Last week, where I walked you through The Hackett Group’s 18 value streams that can take you from a naive apprentice to expert sourcerer, I noted that your procurement needed to be transformational. I also provided you with some examples of transformational value streams that included process re-engineering, financial hedging, and supplier collaboration. But I didn’t address how you shift from a strategic mindset to a truly transformational one.

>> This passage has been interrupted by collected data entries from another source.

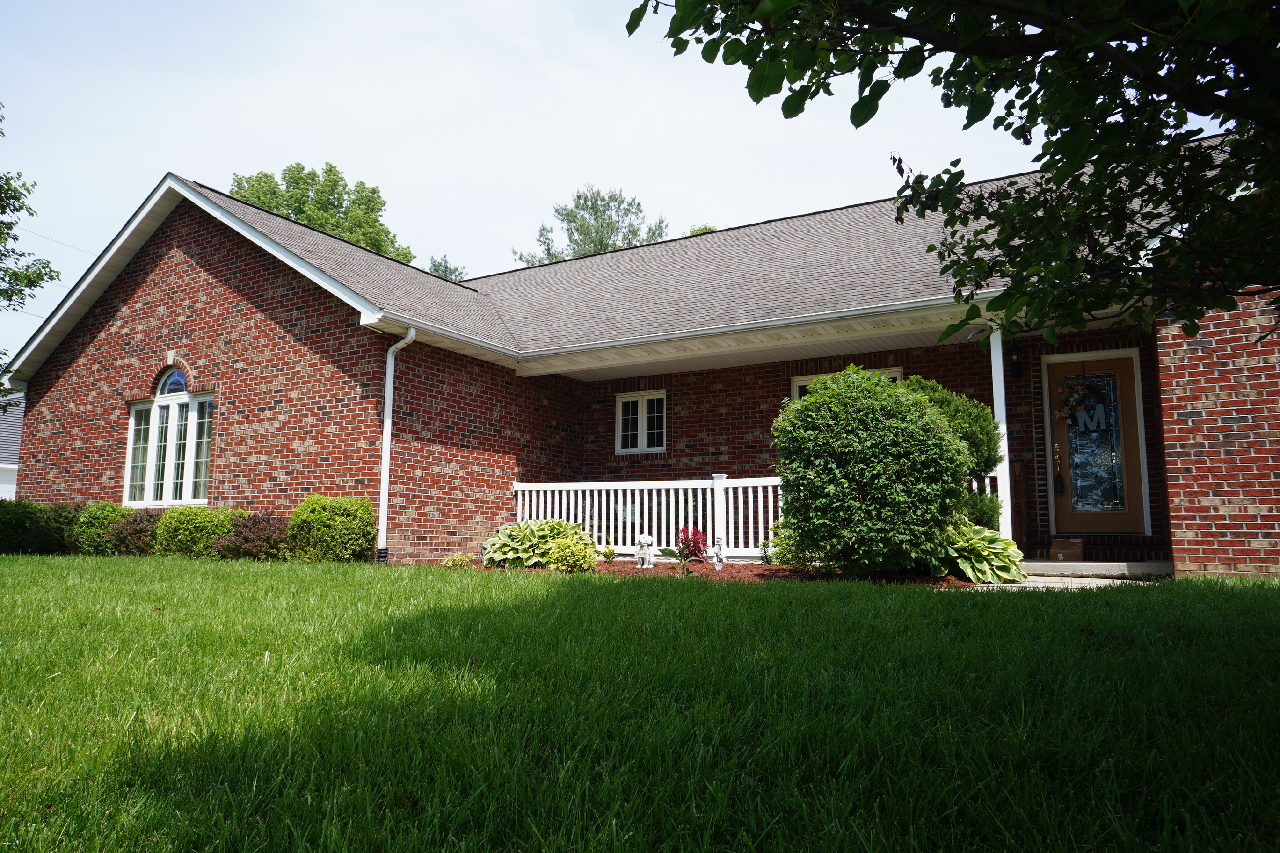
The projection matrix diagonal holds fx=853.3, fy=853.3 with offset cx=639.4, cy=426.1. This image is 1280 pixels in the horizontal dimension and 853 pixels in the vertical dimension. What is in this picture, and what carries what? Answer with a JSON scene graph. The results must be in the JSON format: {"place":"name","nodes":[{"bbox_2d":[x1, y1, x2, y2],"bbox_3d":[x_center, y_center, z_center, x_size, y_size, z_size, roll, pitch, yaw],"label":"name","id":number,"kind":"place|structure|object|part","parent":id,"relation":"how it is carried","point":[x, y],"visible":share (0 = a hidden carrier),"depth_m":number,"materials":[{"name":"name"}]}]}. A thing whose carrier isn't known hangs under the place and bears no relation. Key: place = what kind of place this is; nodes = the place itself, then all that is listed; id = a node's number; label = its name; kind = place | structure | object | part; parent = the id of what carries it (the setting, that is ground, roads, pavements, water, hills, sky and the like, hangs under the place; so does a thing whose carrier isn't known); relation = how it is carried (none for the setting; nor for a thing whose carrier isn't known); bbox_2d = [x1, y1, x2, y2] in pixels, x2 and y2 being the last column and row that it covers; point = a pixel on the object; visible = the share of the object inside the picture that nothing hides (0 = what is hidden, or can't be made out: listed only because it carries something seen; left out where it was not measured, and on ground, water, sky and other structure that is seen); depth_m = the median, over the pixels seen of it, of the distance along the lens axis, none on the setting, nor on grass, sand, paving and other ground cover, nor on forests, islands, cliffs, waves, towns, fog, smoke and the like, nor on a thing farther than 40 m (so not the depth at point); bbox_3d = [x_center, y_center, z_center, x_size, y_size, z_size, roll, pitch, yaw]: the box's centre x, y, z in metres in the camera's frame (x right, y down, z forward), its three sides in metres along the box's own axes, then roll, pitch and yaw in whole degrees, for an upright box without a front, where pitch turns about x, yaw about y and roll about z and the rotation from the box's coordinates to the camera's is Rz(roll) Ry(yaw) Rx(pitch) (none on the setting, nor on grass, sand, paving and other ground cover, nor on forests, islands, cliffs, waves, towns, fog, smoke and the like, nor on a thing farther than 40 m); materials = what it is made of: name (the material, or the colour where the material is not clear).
{"place":"outdoors","nodes":[
{"label":"outdoors","id":0,"kind":"place"},
{"bbox_2d":[0,389,24,501],"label":"neighboring house","id":1,"kind":"structure","parent":0,"point":[6,481],"depth_m":29.89,"materials":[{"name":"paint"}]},
{"bbox_2d":[0,0,1108,373],"label":"sky","id":2,"kind":"structure","parent":0,"point":[124,212],"materials":[{"name":"white"}]},
{"bbox_2d":[0,549,1279,852],"label":"lawn","id":3,"kind":"structure","parent":0,"point":[760,598],"materials":[{"name":"green plant"}]},
{"bbox_2d":[0,497,48,553],"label":"shrub","id":4,"kind":"object","parent":3,"relation":"on","point":[16,528],"visible":0.74,"depth_m":12.37,"materials":[{"name":"green plant"}]},
{"bbox_2d":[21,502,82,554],"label":"shrub","id":5,"kind":"object","parent":3,"relation":"on","point":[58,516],"visible":0.58,"depth_m":11.90,"materials":[{"name":"green plant"}]},
{"bbox_2d":[65,501,129,555],"bbox_3d":[-7.412,1.462,11.738,0.993,0.805,0.882,-4,-8,30],"label":"shrub","id":6,"kind":"object","parent":3,"relation":"on","point":[106,516],"visible":0.71,"depth_m":11.45,"materials":[{"name":"green plant"}]},
{"bbox_2d":[106,510,160,555],"bbox_3d":[-6.629,1.485,11.345,1.019,0.689,0.946,-4,-8,30],"label":"shrub","id":7,"kind":"object","parent":3,"relation":"on","point":[139,528],"visible":0.61,"depth_m":11.10,"materials":[{"name":"plant"}]},
{"bbox_2d":[154,504,239,558],"bbox_3d":[-5.590,1.399,10.884,1.212,0.738,1.002,-4,-8,30],"label":"shrub","id":8,"kind":"object","parent":3,"relation":"on","point":[189,526],"visible":0.78,"depth_m":10.57,"materials":[{"name":"green plant"}]},
{"bbox_2d":[216,511,292,560],"bbox_3d":[-4.628,1.397,10.413,1.124,0.657,1.019,-4,-8,30],"label":"purple shrub","id":9,"kind":"object","parent":3,"relation":"on","point":[269,526],"visible":0.72,"depth_m":10.19,"materials":[{"name":"plant"}]},
{"bbox_2d":[288,494,377,562],"bbox_3d":[-3.573,1.253,9.999,1.104,0.878,0.964,-4,-8,30],"label":"shrub","id":10,"kind":"object","parent":3,"relation":"on","point":[337,518],"visible":0.92,"depth_m":9.70,"materials":[{"name":"green plant"}]},
{"bbox_2d":[454,558,981,586],"bbox_3d":[0.420,1.571,9.116,5.794,0.119,2.623,-4,-8,30],"label":"mulch bed","id":11,"kind":"object","parent":3,"relation":"on","point":[760,568],"visible":0.31,"depth_m":8.49,"materials":[{"name":"brown wood"}]},
{"bbox_2d":[440,552,472,567],"bbox_3d":[-2.171,1.625,10.107,0.447,0.240,0.457,-4,-8,30],"label":"small plant","id":12,"kind":"object","parent":11,"relation":"on","point":[454,558],"visible":0.85,"depth_m":10.05,"materials":[{"name":"green plant"}]},
{"bbox_2d":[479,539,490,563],"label":"garden ornament","id":13,"kind":"object","parent":11,"relation":"on","point":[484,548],"visible":0.55,"depth_m":10.40,"materials":[{"name":"grey"}]},
{"bbox_2d":[482,517,588,568],"bbox_3d":[-1.207,1.389,10.008,1.334,0.600,1.169,-4,-8,30],"label":"hosta","id":14,"kind":"object","parent":11,"relation":"on","point":[529,535],"visible":0.8,"depth_m":9.79,"materials":[{"name":"green plant"}]},
{"bbox_2d":[543,532,597,572],"bbox_3d":[-0.720,1.390,9.131,0.624,0.457,0.603,-4,-8,30],"label":"yellow plant","id":15,"kind":"object","parent":11,"relation":"on","point":[567,558],"visible":0.93,"depth_m":9.00,"materials":[{"name":"green plant"}]},
{"bbox_2d":[599,544,618,562],"bbox_3d":[-0.374,1.539,10.192,0.299,0.243,0.309,-4,-8,30],"label":"small plant","id":16,"kind":"object","parent":11,"relation":"on","point":[607,553],"visible":0.98,"depth_m":10.14,"materials":[{"name":"plant"}]},
{"bbox_2d":[634,534,655,567],"bbox_3d":[0.060,1.424,9.660,0.261,0.413,0.250,-4,-8,30],"label":"statue","id":17,"kind":"object","parent":11,"relation":"on","point":[647,561],"visible":0.99,"depth_m":9.60,"materials":[{"name":"white"}]},
{"bbox_2d":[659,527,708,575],"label":"red plant","id":18,"kind":"object","parent":11,"relation":"on","point":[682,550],"visible":0.94,"depth_m":8.56,"materials":[{"name":"red plant"}]},
{"bbox_2d":[711,540,725,570],"bbox_3d":[0.843,1.397,9.186,0.150,0.372,0.180,1,-7,-5],"label":"statue","id":19,"kind":"object","parent":11,"relation":"on","point":[717,563],"visible":0.99,"depth_m":9.15,"materials":[{"name":"white"}]},
{"bbox_2d":[766,518,810,568],"bbox_3d":[1.677,1.231,8.807,0.716,0.604,0.690,-4,-8,30],"label":"shrub","id":20,"kind":"object","parent":11,"relation":"on","point":[787,546],"visible":0.44,"depth_m":8.70,"materials":[{"name":"green plant"}]},
{"bbox_2d":[773,363,972,575],"bbox_3d":[2.100,0.447,7.777,1.783,1.919,1.726,-4,-8,30],"label":"large shrub","id":21,"kind":"object","parent":11,"relation":"on","point":[903,404],"visible":0.99,"depth_m":7.21,"materials":[{"name":"green plant"}]},
{"bbox_2d":[907,376,1004,530],"bbox_3d":[2.965,0.468,8.613,1.357,1.955,1.323,-4,-8,30],"label":"shrub","id":22,"kind":"object","parent":11,"relation":"on","point":[983,414],"visible":0.38,"depth_m":8.27,"materials":[{"name":"green plant"}]},
{"bbox_2d":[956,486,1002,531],"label":"shrub","id":23,"kind":"object","parent":11,"relation":"on","point":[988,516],"visible":0.31,"depth_m":8.64,"materials":[{"name":"green plant"}]},
{"bbox_2d":[938,522,1025,583],"bbox_3d":[3.095,1.227,8.131,1.105,0.568,1.184,-4,-8,30],"label":"hosta","id":24,"kind":"object","parent":11,"relation":"on","point":[988,535],"visible":0.73,"depth_m":7.83,"materials":[{"name":"green plant"}]},
{"bbox_2d":[2,142,1278,578],"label":"brick house","id":25,"kind":"structure","parent":0,"point":[126,344],"depth_m":11.17,"materials":[{"name":"red brick"}]},
{"bbox_2d":[123,370,211,506],"bbox_3d":[-6.526,0.147,12.014,2.169,2.137,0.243,-4,-8,30],"label":"arched window","id":26,"kind":"structure","parent":25,"relation":"in","point":[151,476],"depth_m":12.06,"materials":[{"name":"white glass"}]},
{"bbox_2d":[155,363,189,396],"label":"arched window","id":27,"kind":"structure","parent":25,"relation":"in","point":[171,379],"depth_m":12.36,"materials":[{"name":"blue glass"}]},
{"bbox_2d":[376,324,417,566],"bbox_3d":[-2.961,0.204,10.385,0.505,2.985,0.346,-4,-8,30],"label":"downspout","id":28,"kind":"object","parent":25,"relation":"attached to","point":[391,379],"visible":0.94,"depth_m":10.48,"materials":[{"name":"white metal"}]},
{"bbox_2d":[615,389,666,453],"bbox_3d":[0.072,-0.071,13.161,0.959,1.087,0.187,-4,-8,30],"label":"window","id":29,"kind":"structure","parent":25,"relation":"in","point":[644,426],"depth_m":13.19,"materials":[{"name":"white"}]},
{"bbox_2d":[512,473,792,558],"bbox_3d":[0.272,1.168,11.259,4.394,1.169,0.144,-4,-8,30],"label":"porch railing","id":30,"kind":"object","parent":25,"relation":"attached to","point":[519,488],"visible":0.61,"depth_m":11.22,"materials":[{"name":"white plastic"}]},
{"bbox_2d":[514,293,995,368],"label":"gutter","id":31,"kind":"object","parent":25,"relation":"attached to","point":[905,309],"visible":0.86,"depth_m":9.88,"materials":[{"name":"white metal"}]},
{"bbox_2d":[790,365,903,400],"bbox_3d":[2.725,-0.013,11.165,1.422,1.486,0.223,-4,-8,30],"label":"window","id":32,"kind":"structure","parent":25,"relation":"in","point":[800,384],"depth_m":11.43,"materials":[{"name":"white"}]},
{"bbox_2d":[1009,343,1023,379],"bbox_3d":[4.576,-0.792,10.403,0.154,0.464,0.223,-4,-8,30],"label":"wall lamp","id":33,"kind":"object","parent":25,"relation":"attached to","point":[1018,372],"visible":0.97,"depth_m":10.36,"materials":[{"name":"black"}]},
{"bbox_2d":[1043,351,1150,538],"bbox_3d":[5.192,0.381,9.784,1.083,2.178,0.142,-4,-8,30],"label":"front door","id":34,"kind":"structure","parent":25,"relation":"in","point":[1055,369],"depth_m":9.72,"materials":[{"name":"brown wood"}]},
{"bbox_2d":[1051,443,1065,491],"bbox_3d":[4.778,0.492,9.757,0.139,0.546,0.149,-4,-8,30],"label":"door handle","id":35,"kind":"object","parent":34,"relation":"attached to","point":[1058,483],"visible":0.98,"depth_m":9.70,"materials":[{"name":"gold metal"}]},
{"bbox_2d":[1056,375,1102,427],"bbox_3d":[4.992,-0.291,9.695,0.623,0.700,0.132,-4,-8,30],"label":"wreath","id":36,"kind":"object","parent":34,"relation":"hanging from","point":[1068,399],"visible":0.95,"depth_m":9.69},
{"bbox_2d":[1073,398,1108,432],"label":"letter decoration","id":37,"kind":"object","parent":34,"relation":"attached to","point":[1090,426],"visible":0.97,"depth_m":9.44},
{"label":"glass panel","id":38,"kind":"part","parent":34,"relation":"part of","materials":[{"name":"glass"}]},
{"bbox_2d":[961,573,1156,590],"label":"walkway","id":39,"kind":"structure","parent":0,"point":[1028,585],"materials":[{"name":"grey concrete"}]},
{"label":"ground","id":40,"kind":"structure","parent":0},
{"bbox_2d":[0,107,61,402],"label":"tree","id":41,"kind":"object","parent":40,"relation":"on","point":[13,210],"visible":0.99,"depth_m":15.82,"materials":[{"name":"green plant"}]},
{"bbox_2d":[234,163,413,263],"bbox_3d":[-14.072,-3.197,36.762,8.257,16.274,8.225,-4,-8,30],"label":"tree","id":42,"kind":"object","parent":40,"relation":"on","point":[291,178],"visible":0.28,"depth_m":35.65,"materials":[{"name":"green plant"}]},
{"bbox_2d":[426,254,467,281],"bbox_3d":[-9.468,-2.531,39.837,4.412,11.042,4.491,-4,-8,30],"label":"tree","id":43,"kind":"object","parent":40,"relation":"on","point":[437,269],"visible":0.12,"depth_m":39.91,"materials":[{"name":"green plant"}]},
{"bbox_2d":[516,186,669,265],"label":"tree","id":44,"kind":"object","parent":40,"relation":"on","point":[612,229],"visible":0.34,"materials":[{"name":"green plant"}]},
{"bbox_2d":[684,223,718,235],"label":"tree","id":45,"kind":"object","parent":40,"relation":"on","point":[697,229],"visible":0.06,"depth_m":34.42,"materials":[{"name":"green plant"}]},
{"bbox_2d":[623,0,1279,353],"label":"tree","id":46,"kind":"object","parent":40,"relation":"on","point":[983,115],"visible":0.99,"depth_m":3.25,"materials":[{"name":"green plant"}]},
{"bbox_2d":[1016,558,1173,577],"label":"porch step","id":47,"kind":"structure","parent":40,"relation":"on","point":[1058,568],"depth_m":8.75,"materials":[{"name":"grey concrete"}]},
{"bbox_2d":[988,324,1011,539],"bbox_3d":[3.952,0.129,9.337,0.242,2.674,0.269,-4,-8,30],"label":"porch column","id":48,"kind":"structure","parent":47,"relation":"on","point":[1000,369],"depth_m":9.32,"materials":[{"name":"white"}]},
{"bbox_2d":[1049,537,1085,560],"bbox_3d":[4.717,1.368,9.428,0.373,0.241,0.357,-4,-8,30],"label":"cardboard box","id":49,"kind":"object","parent":47,"relation":"on","point":[1060,550],"visible":0.99,"depth_m":9.30,"materials":[{"name":"brown cardboard"}]}
]}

The key is to think about reinventing your procurement organization. That requires going beyond simple strategic sourcing where you are sourcing current needs using the best tools, processes, and information available to thinking about your long term needs beyond the current project (and contract) and coming up with a strategy to make any savings you secure sustainable over the long term. For example, you might focus on securing a long term contract with a supplier who could become a strategic partner, or with a third party manufacturer committed to upgrading it’s production equipment and processes to deliver year-over-year cost reductions, or with a design firm who works with you to continually re-engineer designs to be more cost effective to produce.

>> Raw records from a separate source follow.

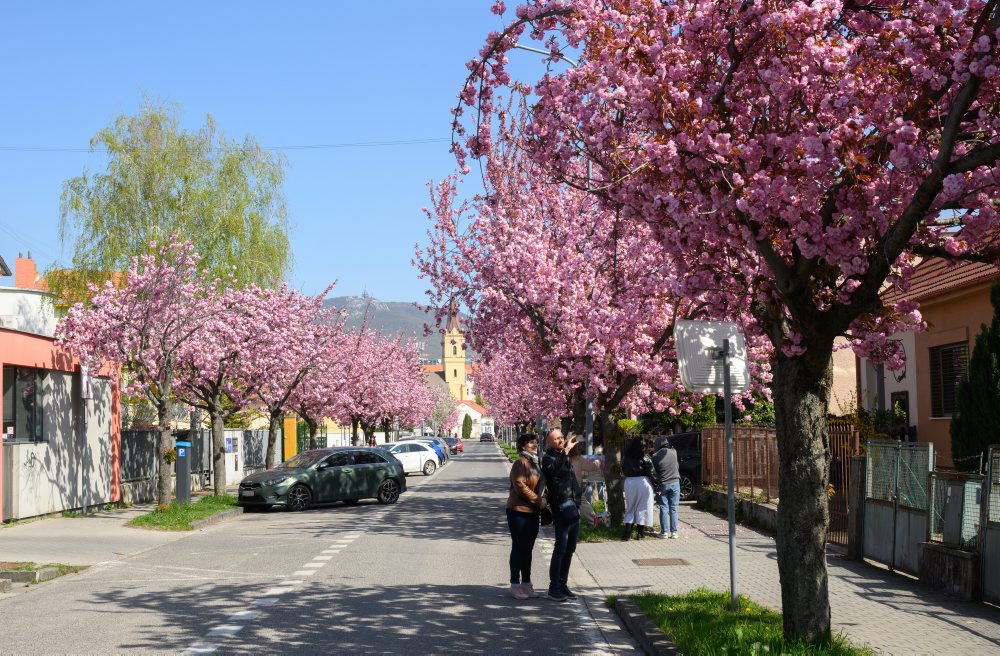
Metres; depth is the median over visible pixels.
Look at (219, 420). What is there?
cherry tree
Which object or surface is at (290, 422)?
yellow pillar
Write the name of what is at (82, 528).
pavement
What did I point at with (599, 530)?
grass strip
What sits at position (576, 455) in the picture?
person
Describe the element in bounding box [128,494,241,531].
grass strip
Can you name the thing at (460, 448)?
red car
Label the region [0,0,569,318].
sky
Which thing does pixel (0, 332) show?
pink building
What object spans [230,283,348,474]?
cherry tree
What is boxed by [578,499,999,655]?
pavement
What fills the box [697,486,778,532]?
low wall
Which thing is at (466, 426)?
shrub
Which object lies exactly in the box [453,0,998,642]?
cherry tree
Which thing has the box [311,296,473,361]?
hill
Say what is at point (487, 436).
car
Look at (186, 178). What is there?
willow tree
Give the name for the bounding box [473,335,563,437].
cherry tree
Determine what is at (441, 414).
cherry tree
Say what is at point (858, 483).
gate post
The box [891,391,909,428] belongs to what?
window
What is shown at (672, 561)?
manhole cover
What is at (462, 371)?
church
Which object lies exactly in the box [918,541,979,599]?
low wall
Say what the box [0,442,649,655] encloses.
road
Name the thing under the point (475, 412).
white building
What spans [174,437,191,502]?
parking meter
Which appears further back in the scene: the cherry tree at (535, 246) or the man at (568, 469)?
the cherry tree at (535, 246)
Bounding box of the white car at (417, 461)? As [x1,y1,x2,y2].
[377,440,439,475]
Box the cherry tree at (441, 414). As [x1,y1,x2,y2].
[426,383,459,434]
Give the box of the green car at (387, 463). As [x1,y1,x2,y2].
[236,445,404,511]
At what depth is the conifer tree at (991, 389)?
16.00 m
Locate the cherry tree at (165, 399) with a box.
[53,238,216,506]
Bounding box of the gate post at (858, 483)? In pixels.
[847,457,865,559]
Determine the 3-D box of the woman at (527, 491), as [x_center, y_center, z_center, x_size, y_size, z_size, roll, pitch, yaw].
[0.330,1.927,12.021,0.560,1.597,0.784,0,-3,-1]
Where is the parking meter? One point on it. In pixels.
(184, 455)
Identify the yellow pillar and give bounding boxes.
[282,416,297,463]
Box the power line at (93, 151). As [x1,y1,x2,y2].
[1,135,448,152]
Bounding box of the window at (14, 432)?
[3,365,43,442]
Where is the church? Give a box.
[417,299,475,412]
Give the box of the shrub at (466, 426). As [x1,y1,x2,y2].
[461,413,472,439]
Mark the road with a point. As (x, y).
(269, 614)
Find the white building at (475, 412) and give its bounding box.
[454,398,492,437]
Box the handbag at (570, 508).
[559,500,580,520]
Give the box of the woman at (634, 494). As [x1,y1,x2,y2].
[620,435,657,540]
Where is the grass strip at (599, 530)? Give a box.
[577,498,643,542]
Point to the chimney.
(31, 276)
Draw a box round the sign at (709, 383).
[674,320,751,394]
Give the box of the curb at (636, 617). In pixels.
[612,597,679,655]
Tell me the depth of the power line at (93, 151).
44.50 m
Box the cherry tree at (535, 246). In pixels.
[412,124,716,526]
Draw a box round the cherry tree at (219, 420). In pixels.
[172,252,317,495]
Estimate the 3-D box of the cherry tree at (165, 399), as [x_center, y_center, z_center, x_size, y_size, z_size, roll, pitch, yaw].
[-7.236,0.912,23.898,3.622,5.652,3.654,-2,-4,23]
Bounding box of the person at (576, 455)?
[569,444,607,526]
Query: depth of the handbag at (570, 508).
11.36 m
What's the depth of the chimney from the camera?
43.37 m
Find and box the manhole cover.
[632,557,690,566]
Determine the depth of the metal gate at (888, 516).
13.15 m
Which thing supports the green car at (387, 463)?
on the road
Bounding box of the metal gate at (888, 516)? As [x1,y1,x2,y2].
[862,441,933,575]
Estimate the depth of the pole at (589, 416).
21.19 m
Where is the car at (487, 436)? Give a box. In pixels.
[480,432,493,441]
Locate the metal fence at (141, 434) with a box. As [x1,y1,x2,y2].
[121,427,275,501]
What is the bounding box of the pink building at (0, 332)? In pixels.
[0,326,119,521]
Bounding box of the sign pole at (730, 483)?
[721,343,738,610]
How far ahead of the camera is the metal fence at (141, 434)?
33.98 m
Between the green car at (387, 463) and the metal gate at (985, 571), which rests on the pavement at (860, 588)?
the metal gate at (985, 571)
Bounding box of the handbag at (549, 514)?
[539,503,552,525]
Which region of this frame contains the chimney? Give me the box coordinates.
[14,254,36,288]
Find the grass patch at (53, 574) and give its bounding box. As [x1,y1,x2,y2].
[0,561,86,588]
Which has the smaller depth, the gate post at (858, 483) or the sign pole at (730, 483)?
the sign pole at (730, 483)
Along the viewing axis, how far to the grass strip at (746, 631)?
9.01 m
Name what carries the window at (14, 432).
in the pink building at (0, 332)
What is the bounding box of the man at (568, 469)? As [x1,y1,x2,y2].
[540,426,584,600]
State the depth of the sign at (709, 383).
10.26 m
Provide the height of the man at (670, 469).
1.549 m
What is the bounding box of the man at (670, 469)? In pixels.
[652,435,681,538]
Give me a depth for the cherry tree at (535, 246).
18.40 m
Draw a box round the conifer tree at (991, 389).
[951,280,999,470]
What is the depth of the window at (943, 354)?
19.67 m
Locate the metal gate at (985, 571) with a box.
[981,445,999,604]
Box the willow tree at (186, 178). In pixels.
[57,94,293,302]
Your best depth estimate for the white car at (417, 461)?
45.42 m
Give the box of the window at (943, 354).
[929,342,968,418]
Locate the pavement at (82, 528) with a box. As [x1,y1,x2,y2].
[0,503,190,567]
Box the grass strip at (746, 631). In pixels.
[616,588,870,655]
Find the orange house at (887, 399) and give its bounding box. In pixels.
[858,234,999,466]
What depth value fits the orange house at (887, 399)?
21.90 m
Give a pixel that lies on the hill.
(439, 336)
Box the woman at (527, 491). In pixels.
[506,432,547,598]
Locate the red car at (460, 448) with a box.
[443,436,463,453]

As this recent article in Industry Week about how “to achieve high performance” points out, transformation is the process by which companies, business units, or locations make a step-change improvement in their operating performance. It’s more than just an incremental improvement. It’s a new way of operating. It’s not just shifting from cost savings (tactical) to cost reduction (strategic), but to cost avoidance (transformational). It’s going beyond a focus on lowest TCO to a focus on highest value. For example, maybe you could save 10% if you could increase your order from 75K units to 100K units, but when all is said and done, the company is measured on profit. Maybe it’s better to create a slightly higher quality version of the product, only order 50K, pay a little more, but sell them at a higher profit margin. Whereas a strategic sourcerer would try to negotiate the 10% discount on the possibility of 100K of demand as a stretch goal, the transformational sourcerer would accept a slightly higher price-point for 50K, slightly improved, units to maximize total company profit in the long term.

So where do you start? As per the Industry Week Article, you start by recognizing the gaps between your performance and that of best in class companies. If you don’t understand how much better you could be doing, you’ll probably never acquire the drive to be truly transformational. As a result, you’ll leave significant value on the table without even realizing it.

Then you set stretch goals that seem unattainable but are, in actuality, just a little beyond reach. Given that over 80% of all activity in most business processes is a waste — adding no customer value whatsoever — there’s a lot of room for improvement. And since no one says you have to get there all at once, shoot for 50% improvement. If you get 20%+ every year, you’ll be pretty close to your goal after a few years.

Finally, you get a strong organizational leader on your side. As with every other effort, the support of a strong C-suite leader is the key to success. At some point, someone is going to need to make a tough call because you’re going to have to radically change how things are done and there is going to be a lot of resistance at first. But that’s good, because that probably means you’re on the right track.

Stay there, and you might just find out what transformational procurement really is!